Derek Cianfrance’s new romantic drama, The Light Between Oceans, has a tendency to subvert the latter genre. Unlike so many of its predecessors, this is not a ‘Romeo and Juliet’ tragedy; this is a story that focuses on a love that some may consider more important than romantic: a familial love.
The film chronicles a couple (real-life beaus Michael Fassbender and Alicia Vikander) in 1920s Australia who are struck with a series of devastating miscarriages. Yet when a boat containing a dead man and a very-much alive baby washes ashore near their lighthouse, their luck changes.
Vikander gives a moving performance in a role that would, even to the best of actors seem difficult to portray in a relatable manner. There are some definite Lady Macbeth vibes being given off towards the beginning of the couple’s dilemma, which would otherwise to make it hard to believe she was just a heartbroken young woman who could not have a child of her own. Then again, the harsh truth of her reality in which happiness can only come from a family complete with kids provides added depth for her to contend with. Such views are also held by Rachel Weisz’s mysterious character (whose situation is not that much different from Vikander’s), and this is where the film’s moral dilemma begins.
“Vikander gives a moving performance in a role that would, even to the best of actors seem difficult to portray in a relatable manner”
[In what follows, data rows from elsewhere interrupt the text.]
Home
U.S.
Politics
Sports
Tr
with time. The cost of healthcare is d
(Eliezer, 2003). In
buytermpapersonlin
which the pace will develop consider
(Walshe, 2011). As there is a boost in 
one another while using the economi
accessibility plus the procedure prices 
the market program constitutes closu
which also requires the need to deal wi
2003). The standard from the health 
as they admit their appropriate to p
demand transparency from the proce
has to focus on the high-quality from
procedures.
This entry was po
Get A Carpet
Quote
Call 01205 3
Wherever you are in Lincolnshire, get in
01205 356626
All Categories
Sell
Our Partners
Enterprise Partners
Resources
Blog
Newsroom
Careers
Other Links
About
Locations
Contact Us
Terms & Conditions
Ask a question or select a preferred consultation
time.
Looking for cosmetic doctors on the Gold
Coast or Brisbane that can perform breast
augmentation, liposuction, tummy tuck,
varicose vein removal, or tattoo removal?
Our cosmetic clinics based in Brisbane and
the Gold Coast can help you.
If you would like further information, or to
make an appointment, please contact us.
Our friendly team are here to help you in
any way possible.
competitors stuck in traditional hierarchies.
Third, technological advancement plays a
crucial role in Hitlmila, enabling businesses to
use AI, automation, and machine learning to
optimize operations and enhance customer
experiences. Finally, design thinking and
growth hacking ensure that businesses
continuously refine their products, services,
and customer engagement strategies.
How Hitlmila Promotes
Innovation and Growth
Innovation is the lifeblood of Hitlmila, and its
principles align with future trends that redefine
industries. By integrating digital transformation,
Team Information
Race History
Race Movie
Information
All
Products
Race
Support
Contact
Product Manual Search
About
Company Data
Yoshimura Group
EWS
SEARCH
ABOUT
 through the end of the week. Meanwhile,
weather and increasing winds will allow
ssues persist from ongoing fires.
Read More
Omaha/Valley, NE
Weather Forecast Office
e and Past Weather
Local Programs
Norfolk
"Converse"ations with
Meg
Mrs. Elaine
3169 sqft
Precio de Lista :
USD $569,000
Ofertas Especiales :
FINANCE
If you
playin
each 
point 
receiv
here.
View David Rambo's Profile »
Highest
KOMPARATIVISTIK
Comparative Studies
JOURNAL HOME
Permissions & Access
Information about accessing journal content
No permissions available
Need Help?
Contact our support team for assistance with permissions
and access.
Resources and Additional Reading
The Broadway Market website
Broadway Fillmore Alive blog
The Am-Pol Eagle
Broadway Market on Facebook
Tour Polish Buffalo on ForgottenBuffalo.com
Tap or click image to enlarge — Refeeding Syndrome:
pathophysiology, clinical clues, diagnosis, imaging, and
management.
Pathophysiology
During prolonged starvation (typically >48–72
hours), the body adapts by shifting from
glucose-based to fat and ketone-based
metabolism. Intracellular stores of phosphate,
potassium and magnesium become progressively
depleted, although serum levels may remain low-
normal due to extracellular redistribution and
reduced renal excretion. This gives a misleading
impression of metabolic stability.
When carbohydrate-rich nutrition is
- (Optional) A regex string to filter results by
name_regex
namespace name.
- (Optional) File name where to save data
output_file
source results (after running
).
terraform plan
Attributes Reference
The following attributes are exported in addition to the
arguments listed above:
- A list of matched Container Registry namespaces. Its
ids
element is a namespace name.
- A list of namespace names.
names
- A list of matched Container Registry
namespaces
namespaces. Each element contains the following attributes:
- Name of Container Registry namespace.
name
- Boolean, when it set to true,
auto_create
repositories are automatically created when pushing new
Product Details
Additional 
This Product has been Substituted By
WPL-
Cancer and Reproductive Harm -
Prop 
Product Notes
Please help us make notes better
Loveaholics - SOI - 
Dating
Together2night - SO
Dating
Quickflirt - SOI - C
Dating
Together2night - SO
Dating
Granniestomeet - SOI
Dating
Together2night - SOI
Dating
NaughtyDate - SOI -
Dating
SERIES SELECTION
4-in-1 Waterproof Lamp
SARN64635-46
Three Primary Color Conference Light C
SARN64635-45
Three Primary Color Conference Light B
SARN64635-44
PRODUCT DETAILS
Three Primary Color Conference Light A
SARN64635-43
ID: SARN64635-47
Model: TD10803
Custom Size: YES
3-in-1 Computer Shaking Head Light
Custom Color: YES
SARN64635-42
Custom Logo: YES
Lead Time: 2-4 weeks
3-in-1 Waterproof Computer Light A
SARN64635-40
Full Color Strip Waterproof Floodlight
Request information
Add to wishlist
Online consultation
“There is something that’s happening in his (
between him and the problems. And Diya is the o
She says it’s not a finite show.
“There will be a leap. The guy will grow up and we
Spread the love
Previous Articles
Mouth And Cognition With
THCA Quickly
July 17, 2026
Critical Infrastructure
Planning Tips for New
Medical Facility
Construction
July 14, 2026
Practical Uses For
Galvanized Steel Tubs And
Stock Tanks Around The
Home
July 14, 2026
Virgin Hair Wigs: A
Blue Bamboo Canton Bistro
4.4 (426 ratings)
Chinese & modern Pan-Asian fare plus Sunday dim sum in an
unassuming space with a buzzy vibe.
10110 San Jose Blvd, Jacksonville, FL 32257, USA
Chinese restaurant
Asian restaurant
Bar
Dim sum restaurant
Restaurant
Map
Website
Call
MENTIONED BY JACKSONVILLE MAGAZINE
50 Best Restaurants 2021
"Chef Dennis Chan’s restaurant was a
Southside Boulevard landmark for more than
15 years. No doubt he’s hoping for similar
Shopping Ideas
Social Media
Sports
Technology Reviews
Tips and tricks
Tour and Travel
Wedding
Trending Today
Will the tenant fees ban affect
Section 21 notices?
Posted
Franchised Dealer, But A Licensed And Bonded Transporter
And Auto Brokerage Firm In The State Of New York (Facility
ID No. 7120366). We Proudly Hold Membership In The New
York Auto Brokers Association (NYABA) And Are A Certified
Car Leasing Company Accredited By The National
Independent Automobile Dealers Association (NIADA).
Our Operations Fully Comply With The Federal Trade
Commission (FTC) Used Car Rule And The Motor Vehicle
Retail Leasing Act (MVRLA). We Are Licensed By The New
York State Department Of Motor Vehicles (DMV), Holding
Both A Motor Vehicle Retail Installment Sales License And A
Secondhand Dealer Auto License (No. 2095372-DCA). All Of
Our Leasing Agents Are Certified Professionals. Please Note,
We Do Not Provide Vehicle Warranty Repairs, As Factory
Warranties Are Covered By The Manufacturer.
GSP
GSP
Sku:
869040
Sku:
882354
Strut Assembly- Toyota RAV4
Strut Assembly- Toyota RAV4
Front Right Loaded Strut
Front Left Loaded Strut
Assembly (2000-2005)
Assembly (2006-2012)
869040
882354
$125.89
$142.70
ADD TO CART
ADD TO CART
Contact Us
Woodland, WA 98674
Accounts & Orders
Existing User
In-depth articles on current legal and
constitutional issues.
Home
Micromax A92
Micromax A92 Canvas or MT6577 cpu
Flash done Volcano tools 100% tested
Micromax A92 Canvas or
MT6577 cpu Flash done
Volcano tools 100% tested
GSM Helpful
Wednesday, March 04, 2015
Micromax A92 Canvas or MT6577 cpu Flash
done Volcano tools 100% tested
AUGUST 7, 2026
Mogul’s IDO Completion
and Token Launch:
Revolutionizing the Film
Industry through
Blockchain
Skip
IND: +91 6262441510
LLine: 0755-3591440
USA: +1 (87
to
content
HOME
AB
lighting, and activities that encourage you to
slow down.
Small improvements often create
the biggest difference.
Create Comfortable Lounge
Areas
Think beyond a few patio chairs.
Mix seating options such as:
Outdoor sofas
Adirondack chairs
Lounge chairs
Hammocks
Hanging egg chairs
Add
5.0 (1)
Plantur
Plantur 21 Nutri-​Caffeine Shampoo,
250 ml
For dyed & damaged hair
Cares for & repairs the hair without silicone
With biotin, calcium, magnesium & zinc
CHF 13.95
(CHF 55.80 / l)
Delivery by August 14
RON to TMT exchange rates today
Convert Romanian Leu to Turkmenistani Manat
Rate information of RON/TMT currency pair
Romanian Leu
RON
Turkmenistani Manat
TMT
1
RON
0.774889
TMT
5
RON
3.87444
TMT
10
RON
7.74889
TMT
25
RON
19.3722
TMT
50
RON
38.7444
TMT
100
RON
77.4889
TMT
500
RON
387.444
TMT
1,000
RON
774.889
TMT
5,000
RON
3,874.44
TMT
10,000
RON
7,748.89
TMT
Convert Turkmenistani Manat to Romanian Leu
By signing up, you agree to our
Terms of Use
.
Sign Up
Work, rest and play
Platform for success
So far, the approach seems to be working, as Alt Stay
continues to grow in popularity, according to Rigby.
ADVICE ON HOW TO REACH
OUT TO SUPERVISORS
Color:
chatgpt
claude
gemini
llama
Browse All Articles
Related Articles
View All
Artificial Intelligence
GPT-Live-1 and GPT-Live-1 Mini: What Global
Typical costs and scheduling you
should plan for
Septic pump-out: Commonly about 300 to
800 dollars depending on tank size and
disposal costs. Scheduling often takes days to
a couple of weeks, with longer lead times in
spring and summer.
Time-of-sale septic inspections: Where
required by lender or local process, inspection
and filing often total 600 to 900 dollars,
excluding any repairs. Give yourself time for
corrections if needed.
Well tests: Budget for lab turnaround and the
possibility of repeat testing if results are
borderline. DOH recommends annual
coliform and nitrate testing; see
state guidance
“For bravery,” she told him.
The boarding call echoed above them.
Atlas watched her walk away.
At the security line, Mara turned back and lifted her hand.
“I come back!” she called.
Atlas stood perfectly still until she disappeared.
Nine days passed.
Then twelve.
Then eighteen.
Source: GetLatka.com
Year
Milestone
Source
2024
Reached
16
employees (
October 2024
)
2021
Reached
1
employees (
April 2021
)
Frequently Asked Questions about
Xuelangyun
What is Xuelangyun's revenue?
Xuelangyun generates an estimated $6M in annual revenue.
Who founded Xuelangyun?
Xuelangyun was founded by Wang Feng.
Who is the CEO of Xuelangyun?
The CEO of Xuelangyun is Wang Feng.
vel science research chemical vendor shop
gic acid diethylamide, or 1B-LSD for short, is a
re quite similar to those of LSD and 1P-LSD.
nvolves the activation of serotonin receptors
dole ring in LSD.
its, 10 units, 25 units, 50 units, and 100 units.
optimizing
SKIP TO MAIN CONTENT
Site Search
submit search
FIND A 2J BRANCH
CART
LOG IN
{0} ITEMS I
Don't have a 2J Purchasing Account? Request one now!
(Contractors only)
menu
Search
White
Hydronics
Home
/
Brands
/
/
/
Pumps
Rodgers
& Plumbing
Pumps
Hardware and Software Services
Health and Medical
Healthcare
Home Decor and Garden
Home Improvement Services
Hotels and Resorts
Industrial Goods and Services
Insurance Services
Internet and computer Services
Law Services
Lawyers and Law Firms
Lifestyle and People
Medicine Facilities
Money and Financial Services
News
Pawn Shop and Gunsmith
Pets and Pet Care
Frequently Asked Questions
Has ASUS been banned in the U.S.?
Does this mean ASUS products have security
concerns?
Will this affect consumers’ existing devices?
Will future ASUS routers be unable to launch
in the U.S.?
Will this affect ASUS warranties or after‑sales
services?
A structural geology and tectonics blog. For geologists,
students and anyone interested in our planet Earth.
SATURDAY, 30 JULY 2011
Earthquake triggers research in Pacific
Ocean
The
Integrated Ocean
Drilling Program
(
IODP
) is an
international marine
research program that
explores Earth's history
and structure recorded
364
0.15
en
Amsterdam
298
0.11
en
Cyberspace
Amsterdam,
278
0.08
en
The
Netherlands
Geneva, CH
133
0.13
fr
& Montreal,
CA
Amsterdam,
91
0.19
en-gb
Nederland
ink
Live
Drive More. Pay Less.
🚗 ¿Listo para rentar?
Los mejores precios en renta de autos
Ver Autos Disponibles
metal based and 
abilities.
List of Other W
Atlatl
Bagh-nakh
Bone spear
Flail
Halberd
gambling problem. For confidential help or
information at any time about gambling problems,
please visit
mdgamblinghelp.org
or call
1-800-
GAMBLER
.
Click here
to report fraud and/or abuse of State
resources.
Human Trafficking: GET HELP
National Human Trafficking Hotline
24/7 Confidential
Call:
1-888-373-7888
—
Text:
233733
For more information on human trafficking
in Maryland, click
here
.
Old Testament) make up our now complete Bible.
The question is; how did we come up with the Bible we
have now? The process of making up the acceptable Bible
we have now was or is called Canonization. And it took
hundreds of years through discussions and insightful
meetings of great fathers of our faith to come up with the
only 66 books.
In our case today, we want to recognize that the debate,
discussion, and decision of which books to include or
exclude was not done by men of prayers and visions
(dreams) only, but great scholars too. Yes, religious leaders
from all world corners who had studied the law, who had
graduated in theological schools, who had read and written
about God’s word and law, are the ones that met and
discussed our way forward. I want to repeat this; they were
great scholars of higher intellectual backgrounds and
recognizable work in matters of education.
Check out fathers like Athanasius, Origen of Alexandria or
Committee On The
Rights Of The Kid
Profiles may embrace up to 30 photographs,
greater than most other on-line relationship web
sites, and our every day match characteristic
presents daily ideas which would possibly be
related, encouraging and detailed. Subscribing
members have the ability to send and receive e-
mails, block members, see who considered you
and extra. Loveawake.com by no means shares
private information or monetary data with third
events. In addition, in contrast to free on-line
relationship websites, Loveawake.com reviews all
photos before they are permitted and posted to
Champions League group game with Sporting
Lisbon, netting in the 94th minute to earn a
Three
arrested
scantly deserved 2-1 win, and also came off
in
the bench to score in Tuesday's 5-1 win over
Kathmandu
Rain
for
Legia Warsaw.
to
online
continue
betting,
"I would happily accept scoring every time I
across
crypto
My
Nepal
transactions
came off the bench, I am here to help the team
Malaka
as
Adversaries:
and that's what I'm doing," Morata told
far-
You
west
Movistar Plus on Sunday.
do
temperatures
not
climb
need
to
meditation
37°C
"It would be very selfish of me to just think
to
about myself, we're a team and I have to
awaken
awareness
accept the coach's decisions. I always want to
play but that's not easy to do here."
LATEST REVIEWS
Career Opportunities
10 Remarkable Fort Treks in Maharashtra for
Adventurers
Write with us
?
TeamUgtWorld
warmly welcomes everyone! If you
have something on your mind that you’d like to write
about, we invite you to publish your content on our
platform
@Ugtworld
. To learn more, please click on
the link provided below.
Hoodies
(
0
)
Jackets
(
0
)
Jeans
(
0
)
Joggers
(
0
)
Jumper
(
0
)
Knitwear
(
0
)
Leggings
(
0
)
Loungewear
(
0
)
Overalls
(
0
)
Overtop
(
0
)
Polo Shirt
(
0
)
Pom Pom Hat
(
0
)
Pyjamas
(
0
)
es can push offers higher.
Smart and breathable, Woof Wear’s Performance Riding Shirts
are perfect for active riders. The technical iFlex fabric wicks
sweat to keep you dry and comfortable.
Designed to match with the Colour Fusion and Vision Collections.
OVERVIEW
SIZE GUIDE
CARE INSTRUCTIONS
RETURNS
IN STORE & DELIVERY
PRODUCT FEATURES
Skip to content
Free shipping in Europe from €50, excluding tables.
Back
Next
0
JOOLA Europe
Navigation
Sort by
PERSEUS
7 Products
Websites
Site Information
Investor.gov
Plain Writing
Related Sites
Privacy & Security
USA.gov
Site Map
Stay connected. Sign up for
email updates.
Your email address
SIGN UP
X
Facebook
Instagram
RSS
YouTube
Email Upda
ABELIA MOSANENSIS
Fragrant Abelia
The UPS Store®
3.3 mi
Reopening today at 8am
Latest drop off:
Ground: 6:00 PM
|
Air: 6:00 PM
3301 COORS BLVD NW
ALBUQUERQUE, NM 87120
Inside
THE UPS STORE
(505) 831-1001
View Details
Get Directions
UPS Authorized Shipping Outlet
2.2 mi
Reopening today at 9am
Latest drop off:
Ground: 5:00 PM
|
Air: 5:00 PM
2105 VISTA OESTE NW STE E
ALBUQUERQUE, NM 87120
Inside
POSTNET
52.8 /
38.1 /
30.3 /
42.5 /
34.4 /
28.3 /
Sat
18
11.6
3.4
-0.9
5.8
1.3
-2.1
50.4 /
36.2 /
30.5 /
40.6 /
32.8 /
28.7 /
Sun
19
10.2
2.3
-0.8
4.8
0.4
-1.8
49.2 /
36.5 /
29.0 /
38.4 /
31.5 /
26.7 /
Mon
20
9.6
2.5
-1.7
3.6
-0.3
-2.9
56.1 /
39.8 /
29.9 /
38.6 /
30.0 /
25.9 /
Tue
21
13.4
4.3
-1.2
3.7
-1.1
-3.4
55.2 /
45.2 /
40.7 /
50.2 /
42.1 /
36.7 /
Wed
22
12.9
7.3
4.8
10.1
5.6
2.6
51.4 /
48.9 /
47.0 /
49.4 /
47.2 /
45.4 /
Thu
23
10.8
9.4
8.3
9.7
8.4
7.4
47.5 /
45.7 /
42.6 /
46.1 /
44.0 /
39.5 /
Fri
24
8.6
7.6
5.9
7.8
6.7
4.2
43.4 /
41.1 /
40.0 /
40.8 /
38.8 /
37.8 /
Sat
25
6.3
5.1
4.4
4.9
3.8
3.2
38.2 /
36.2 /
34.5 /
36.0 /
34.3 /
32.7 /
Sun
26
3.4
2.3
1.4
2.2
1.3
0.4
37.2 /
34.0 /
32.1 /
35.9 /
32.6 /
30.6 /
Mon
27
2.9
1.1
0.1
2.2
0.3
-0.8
The emotional journey we see Vikander, Fassbender and Weisz go through as they navigate what is right, wrong and just plain selfish when it comes to family is fascinating; it’s a situation that at first glance you feel more for one side or another, but it is so thoughtfully portrayed from both sides that you may, perhaps, even end up questioning your own morals.
For sure this is a drama that will pull on your heartstrings, but won’t leave you with a pessimistic ‘love is doomed’ feeling so commonly associated with this genre. Definitely a tear-jerker, but will those tears be of sadness or happiness? That I can’t say.